**Work item:** Only the lines running from the line with "In order to check" to the end of the records below belong in the answer, each copied exactly.

**Excerpted records:**
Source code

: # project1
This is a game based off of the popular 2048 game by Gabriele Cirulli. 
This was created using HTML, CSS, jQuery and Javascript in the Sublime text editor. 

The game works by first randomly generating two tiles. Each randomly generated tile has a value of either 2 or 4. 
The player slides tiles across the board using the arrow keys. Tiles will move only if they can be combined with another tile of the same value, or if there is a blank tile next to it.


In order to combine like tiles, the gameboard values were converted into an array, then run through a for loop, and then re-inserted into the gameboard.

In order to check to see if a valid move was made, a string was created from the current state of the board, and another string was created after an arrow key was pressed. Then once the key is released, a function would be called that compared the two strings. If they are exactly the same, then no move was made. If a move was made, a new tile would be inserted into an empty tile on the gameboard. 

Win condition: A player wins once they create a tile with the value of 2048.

**Response below:**
In order to check to see if a valid move was made, a string was created from the current state of the board, and another string was created after an arrow key was pressed. Then once the key is released, a function would be called that compared the two strings. If they are exactly the same, then no move was made. If a move was made, a new tile would be inserted into an empty tile on the gameboard. 

Win condition: A player wins once they create a tile with the value of 2048.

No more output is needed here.